SWR Kultur Wort zum Tag
Was hat Martin Luther eigentlich mit einem Kürbis zu tun? Auf den ersten Blick eigentlich nichts. Außer natürlich, dass der Reformationstag, an dem an Luthers Thesenanschlag erinnert wird, und Halloween, wie jedes Jahr, auf denselben Tag fallen. Aber eines gibt es doch, dass Luther und den Kürbis verbinden: Beide haben es mit der Angst zu tun.
Die Lichter im Kürbis sollen böse Geister vertreiben: Dämonen, den Teufel – wie auch immer man das bedrohlich Dunkle bezeichnen will. Menschen sind mit dem Anzünden der Kerze im Kürbis ihrer eigenen Angst begegnet, so ist zumindest der Brauch entstanden. Sie wollten ihrer Angs quasi ins Gesicht schauen und sie gleichzeitig vertreiben.

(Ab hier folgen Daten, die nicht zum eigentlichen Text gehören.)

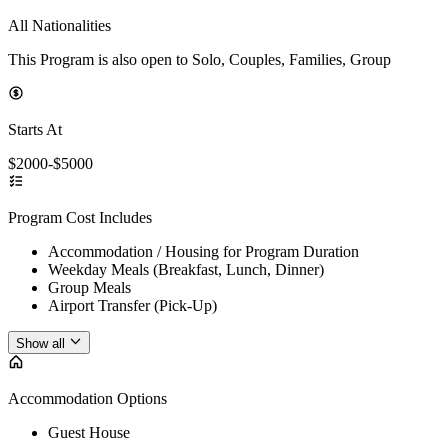
All Nationalities
This Program is also open to Solo, Couples, Families, Group
Starts At
$2000-$5000
Program Cost Includes
Accommodation / Housing for Program Duration
Weekday Meals (Breakfast, Lunch, Dinner)
Group Meals
Airport Transfer (Pick-Up)
Show all
Accommodation Options
Guest House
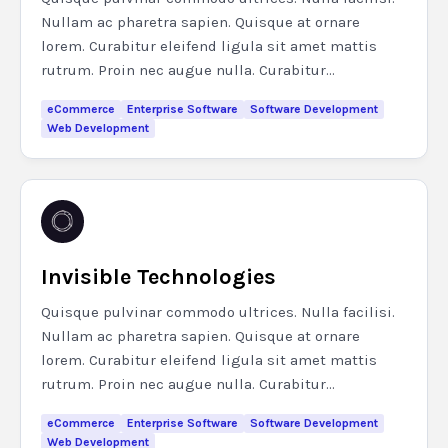
Nullam ac pharetra sapien. Quisque at ornare
lorem. Curabitur eleifend ligula sit amet mattis
rutrum. Proin nec augue nulla. Curabitur...
eCommerce
Enterprise Software
Software Development
Web Development
Invisible Technologies
Quisque pulvinar commodo ultrices. Nulla facilisi.
Nullam ac pharetra sapien. Quisque at ornare
lorem. Curabitur eleifend ligula sit amet mattis
rutrum. Proin nec augue nulla. Curabitur...
eCommerce
Enterprise Software
Software Development
Web Development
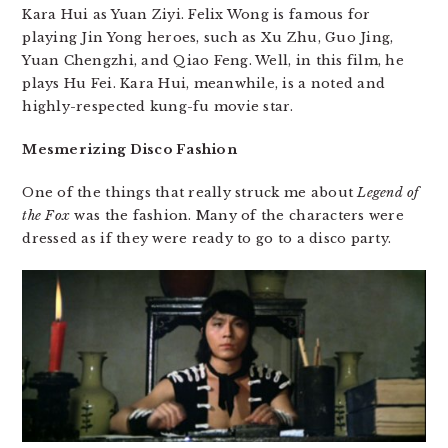
Kara Hui as Yuan Ziyi. Felix Wong is famous for
playing Jin Yong heroes, such as Xu Zhu, Guo Jing,
Yuan Chengzhi, and Qiao Feng. Well, in this film, he
plays Hu Fei. Kara Hui, meanwhile, is a noted and
highly-respected kung-fu movie star.
Mesmerizing Disco Fashion
One of the things that really struck me about
Legend of
the Fox
was the fashion. Many of the characters were
dressed as if they were ready to go to a disco party.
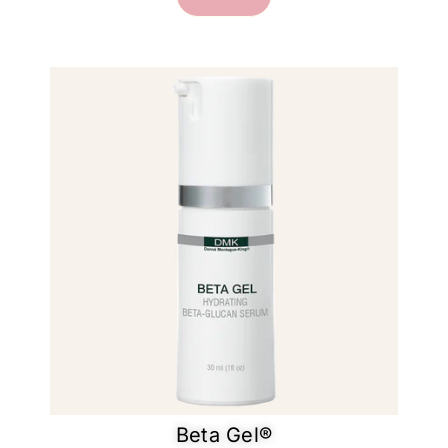
Beta Gel®​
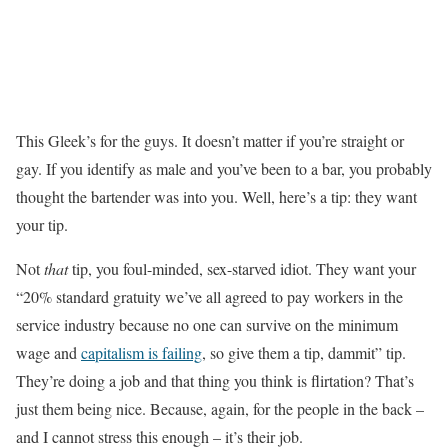
This Gleek’s for the guys. It doesn’t matter if you’re straight or
gay. If you identify as male and you’ve been to a bar, you probably
thought the bartender was into you. Well, here’s a tip: they want
your tip.
Not
that
tip, you foul-minded, sex-starved idiot. They want your
“20% standard gratuity we’ve all agreed to pay workers in the
service industry because no one can survive on the minimum
wage and
capitalism is failing
, so give them a tip, dammit” tip.
They’re doing a job and that thing you think is flirtation? That’s
just them being nice. Because, again, for the people in the back –
and I cannot stress this enough – it’s their job.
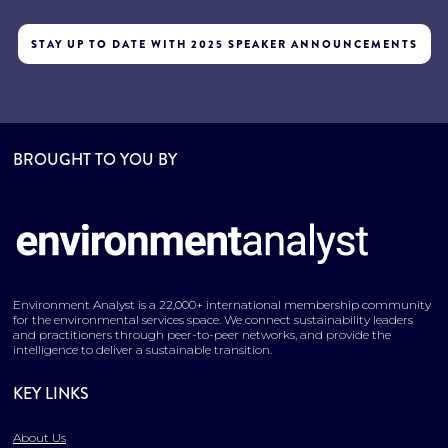
STAY UP TO DATE WITH 2025 SPEAKER ANNOUNCEMENTS
BROUGHT TO YOU BY
Environment Analyst is a 22,000+ international membership community
for the environmental services space. We connect sustainability leaders
and practitioners through peer-to-peer networks, and provide the
intelligence to deliver a sustainable transition.
KEY LINKS
About Us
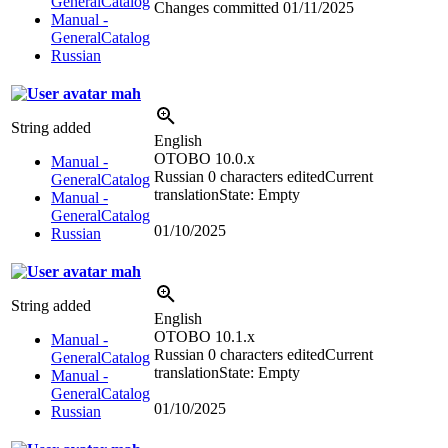
GeneralCatalog
Changes committed
01/11/2025
Manual -
GeneralCatalog
Russian
mah
String added
English
OTOBO 10.0.x
Manual -
Russian
0 characters edited
Current
GeneralCatalog
translation
State: Empty
Manual -
GeneralCatalog
01/10/2025
Russian
mah
String added
English
OTOBO 10.1.x
Manual -
Russian
0 characters edited
Current
GeneralCatalog
translation
State: Empty
Manual -
GeneralCatalog
01/10/2025
Russian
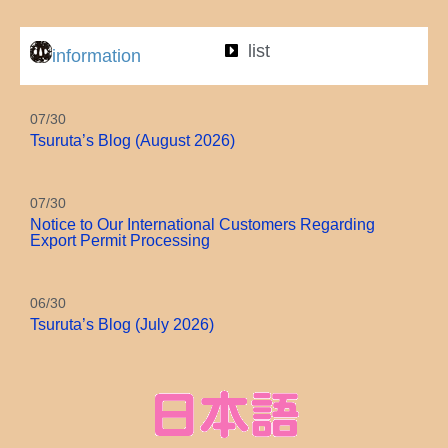
Autumn leaves
list
information
07/30
Tsuruta’s Blog (August 2026)
07/30
Notice to Our International Customers Regarding
Export Permit Processing
06/30
Tsuruta’s Blog (July 2026)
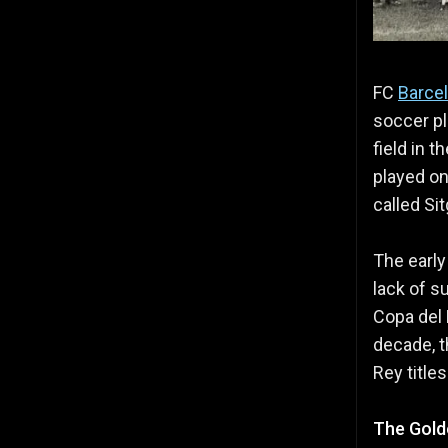
FC
Barce
soccer pl
field in 
played on
called Si
The early
lack of s
Copa del 
decade, t
Rey title
The Gold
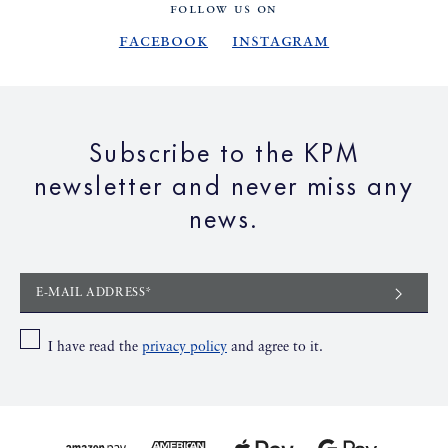
FOLLOW US ON
Facebook
Instagram
Subscribe to the KPM
newsletter and never miss any
news.
E-MAIL ADDRESS*
I have read the
privacy policy
and agree to it.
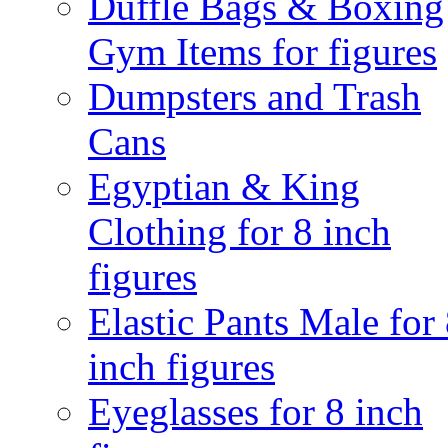
Duffle Bags & Boxing
Gym Items for figures
Dumpsters and Trash
Cans
Egyptian & King
Clothing for 8 inch
figures
Elastic Pants Male for
inch figures
Eyeglasses for 8 inch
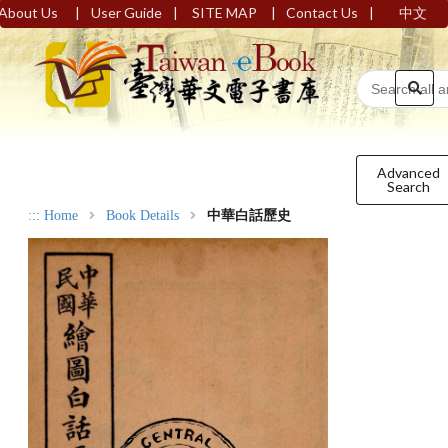
|
|
|
|
About Us
User Guide
SITE MAP
Contact Us
中文
Advanced
Search
:::
Home
Book Details
中華白話歷史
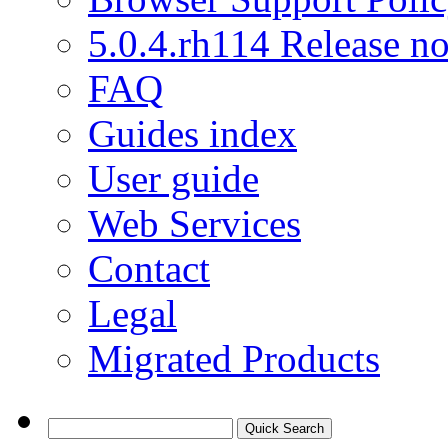
5.0.4.rh114 Release no
FAQ
Guides index
User guide
Web Services
Contact
Legal
Migrated Products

Auch Martin Luther hatte mit vielen Ängsten zu kämpfen. Er hat innerlich mit dem Teufel gerungen und sich vor der Hölle gefürchtet. Er hatte Angst vor Gottes Strafen. Luther lebte da ganz im Weltbild des Mittelalters mit seinen schaurigen Darstellungen von Hölle und Fegefeuer. In einem Brief an Erasmus von Rotterdam schreibt er: Ich „bin mehr als einmal bis in die Tiefe und in den Abgrund der Verzweiflung hinabgestoßen worden, sodass ich wünschte, ich wäre nie als Mensch erschaffen worden.“[1] Der evangelische Reformator wollte alles richtig machen und ist daran gescheitert.
Aber er hat gelernt, mit seiner Angst umzugehen. Er hat sich ihr gestellt. Geholfen hat ihm dabei das Lesen in der Bibel. In biblischen Gebeten, in den Psalmen, hat Luther zum Beispiel Ausdrucksformen für seine eigenen Ängste gefunden. Für was er selbst keine Worte gefunden hat, konnte er mit Hilfe der Worte anderer zur Sprache bringen. Und vor allem hat er entdeckt, dass Gott nicht straft, wenn er etwas falsch macht, sondern dass Gottes Wesen barmherzig ist. Luther hat in der Bibel einen Gott gefunden, der vergibt und verzeiht.
Luther sei Dank sind viele Menschen nach ihm mit dem Bild eines barmherzigen Gottes aufgewachsen. Ich fürchte mich heute nicht vor der Hölle oder Gottes Strafen. Sicher ein Gewinn an Lebensqualität. Angstfrei lebe ich trotzdem nicht. Ich finde, man kann sich von Luther abschauen, dass man versuchen soll, sich nicht von seinen Ängsten übermannen zu lassen. Nicht vor der Angst erstarren. Sondern sich ihr zu stellen, versuchen sie auszudrücken. Auf welchem Weg auch immer. Es kann der Beginn sein, Ängste zu überwinden.